Thus began a year of constitutional upheaval that will probably be remembered most - by outsiders, including Australians, and PNG citizens - as a year of wasted time, inaction and serious delay in addressing PNG's fundamental problems.
Sir Michael, the nation's first prime minister in 1975, one of the national fathers and big chiefs, has stayed in politics for much too long. Even his family had announced, during his illness, that he was quitting politics.
However, soon after the formal deposition, he had fresh wind and insisted that he had not been deposed in the manner that the nation's constitution required. He challenged his sacking and, by majority, judges of the PNG constitutional court agreed and ordered that he be re-sworn as prime minister by the governor-general.
Months of political and constitutional confusion and farce followed. After the governor-general swore in Sir Michael and a cabinet he nominated, Mr O'Neill, with a firm grip on the numbers in parliament, had parliamentary confidence in his leadership affirmed, then sacked the governor-general and appointed a new one, who recognised him, and he continued to govern.
The national bureaucratic machinery, independent officials and the military and police continued to recognise Mr O'Neill as prime minister, and followed instructions from his ministers.
This did not stop a mischievous and foolish Sir Michael from occasional acts of vandalism of a threadbare government fabric, such as purported appointments of new police and military commanders, followed by abortive ''coup'' attempts, and the general chaos, pathos and bathos which naturally followed the comic opera operation of a nation in which there were generally at least two people in every official role. The last thing PNG needed was to be a local joke and an international laughing stock.

* **REQUIRED WORK**
a – In the passage on Papua New Guinea's political crisis, in what year did Sir Michael become the nation's first prime minister?
b – In the passage on Papua New Guinea's political crisis, swap "politics" for "public life" and write out everything from "Thus began a" down to "by the governor-general.".
c – Carry on the passage on Papua New Guinea's political crisis from its last sentence.

* **LISTED RECORDS**
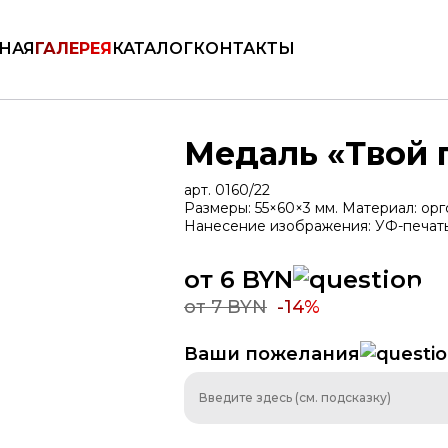
КАТАЛОГ
НАЯ
ГАЛЕРЕЯ
КАТАЛОГ
КОНТАКТЫ
Медаль «Твой 
арт. 0160/22
Размеры: 55×60×3 мм. Материал: орг
Нанесение изображения: УФ-печать.
от 6 BYN
-14%
от 7 BYN
-14%
ть
Медали
Дипломы
Брен
Ваши пожелания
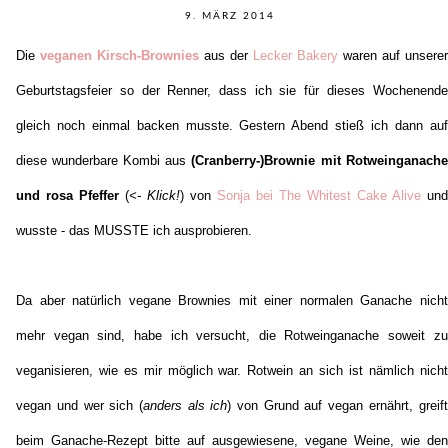
9. MÄRZ 2014
Die
veganen Kirsch-Brownies
aus der
Lecker Bakery
waren auf unserer
Geburtstagsfeier so der Renner, dass ich sie für dieses Wochenende
gleich noch einmal backen musste. Gestern Abend stieß ich dann auf
diese wunderbare Kombi aus
(Cranberry-)Brownie mit Rotweinganache
und rosa Pfeffer
(
<- Klick!
) von
Sonja bei The Whitest Cake Alive
und
wusste - das MUSSTE ich ausprobieren.
Da aber natürlich vegane Brownies mit einer normalen Ganache nicht
mehr vegan sind, habe ich versucht, die Rotweinganache soweit zu
veganisieren, wie es mir möglich war. Rotwein an sich ist nämlich nicht
vegan und wer sich (
anders als ich
) von Grund auf vegan ernährt, greift
beim Ganache-Rezept bitte auf ausgewiesene, vegane Weine, wie den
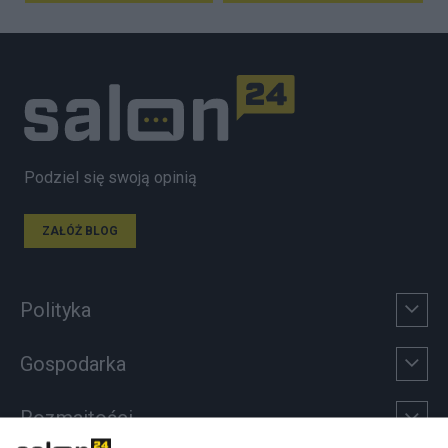
Podziel się swoją opinią
ZAŁÓŻ BLOG
Polityka
Gospodarka
Rozmaitości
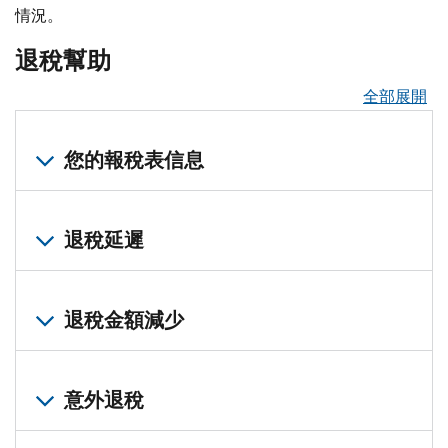
情況。
退稅幫助
全部展開
您的報稅表信息
您確切的退稅金額、社會安全號碼或ITIN、報稅身份以及稅
退稅延遲
如果您沒有報稅表，您可以
在您的帳戶中查看謄本 (英文)
。您
您的退稅可能會因任何以下原因而延遲：
退稅金額減少
常見錯誤
——這包括忘記在報稅表上簽名或計算錯誤。
申報低收入家庭福利優惠 (EITC)
——根據法律規定，包含
您的退稅可能會減少，以用於償還先前拖欠的稅款。
申報附加子女減稅優惠 (ACTC)
——該抵免比較複雜，需要
修改過的稅表
意外退稅
——我們必須對兩份報稅表進行比較和審查
您的退稅也可能減少，以用於償還逾期債務，例如子女扶養費
受連累的配偶寬免申請
——我們需要人工處理您的案件。
了解更多關於退稅金額減少的資訊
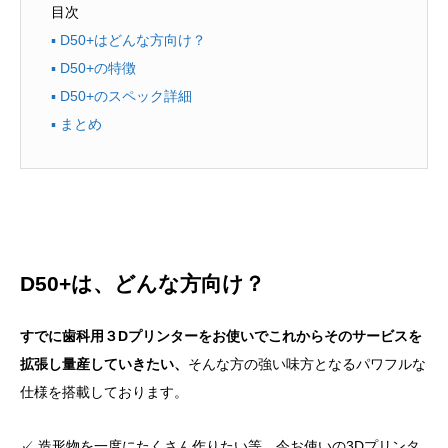
目次
▪ D50+はどんな方向け？
▪ D50+の特徴
▪ D50+のスペック詳細
▪ まとめ
D50+は、どんな方向け？
すでに歯科用３Dプリンターをお使いでこれからそのサービスを
拡張し量産していきたい、
そんな方の強い味方となるパワフルな
仕様を搭載しております。
✓ 造形物を一度にたくさん作りたい等、今お使いの3Dプリンタ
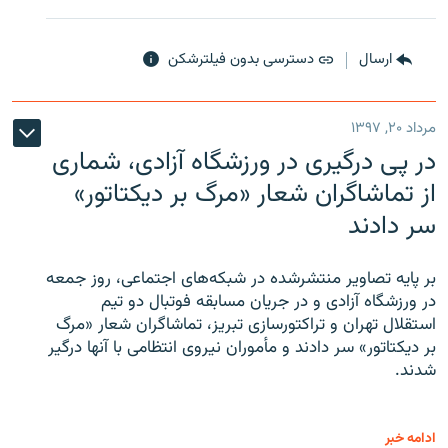
ارسال
دسترسی بدون فیلترشکن
مرداد ۲۰, ۱۳۹۷
در پی درگیری در ورزشگاه آزادی، شماری
از تماشاگران شعار «مرگ بر دیکتاتور»
سر دادند
بر پایه تصاویر منتشرشده در شبکه‌های اجتماعی، روز جمعه
در ورزشگاه آزادی و در جریان مسابقه فوتبال دو تیم
استقلال تهران و تراکتورسازی تبریز، تماشاگران شعار «مرگ
بر دیکتاتور» سر دادند و مأموران نیروی انتظامی با آنها درگیر
شدند.
ادامه خبر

* **YOUR WRITTEN ANSWERS**
a – 1975

b –
Thus began a year of constitutional upheaval that will probably be remembered most - by outsiders, including Australians, and PNG citizens - as a year of wasted time, inaction and serious delay in addressing PNG's fundamental problems.
Sir Michael, the nation's first prime minister in 1975, one of the national fathers and big chiefs, has stayed in public life for much too long. Even his family had announced, during his illness, that he was quitting public life.
However, soon after the formal deposition, he had fresh wind and insisted that he had not been deposed in the manner that the nation's constitution required. He challenged his sacking and, by majority, judges of the PNG constitutional court agreed and ordered that he be re-sworn as prime minister by the governor-general.

c –
A somewhat more dangerous development occurred from anger within the Mr O'Neill government at the actions of the constitutional court and hot-headed beliefs that the judges - or some of them - could have reached their conclusions only because they were corrupt.
There were efforts to sack or force judges to stand down, purported criminal investigations into what were very unpersuasively claimed to be dodgy judgments and, ultimately, a confrontation in court between the Chief Justice Sir Salamo Injia and the then deputy prime minister, accompanied by troops. Sir Salamo conducted himself with all of the dignity he could muster, but many think that some of the problems stemmed from the impracticality of his original judgment.
Mercifully, the nation was moving towards election and there seemed an informal consensus that the election would resolve the matter. (Even the Chief Justice seemed to agree, judging from his apparently approving presence at the parliamentary swearing in on Friday).
PNG elections are always rowdy and nearly always produce a big turnover of members and parties, and this one was no exception. After elections, there are always intense periods of negotiations between different parties - none, indeed no two, even close to having numbers in its own right.
It is one of the glories of Melanesian politics that your worst enemy today might be your best friend tomorrow - and that there is little ideology. There is, moreover, a check and balance by virtue of geography and the fact that even the very ''big men'' in the system have control only over limited areas of land, clans and interests: national progress occurs only when enough of these interests can agree.
In any event, Mr O'Neill has formed what is pretty close to a national government, with last month's enemy Sir Michael in his cabinet, as well as another old soldier of PNG affairs, Sir Julius Chan.
For the time being things may settle down and there may be some actual attention to pressing needs of the nation, not least over education, health, infrastructure, natural resources (particularly timber), law and order, and political corruption.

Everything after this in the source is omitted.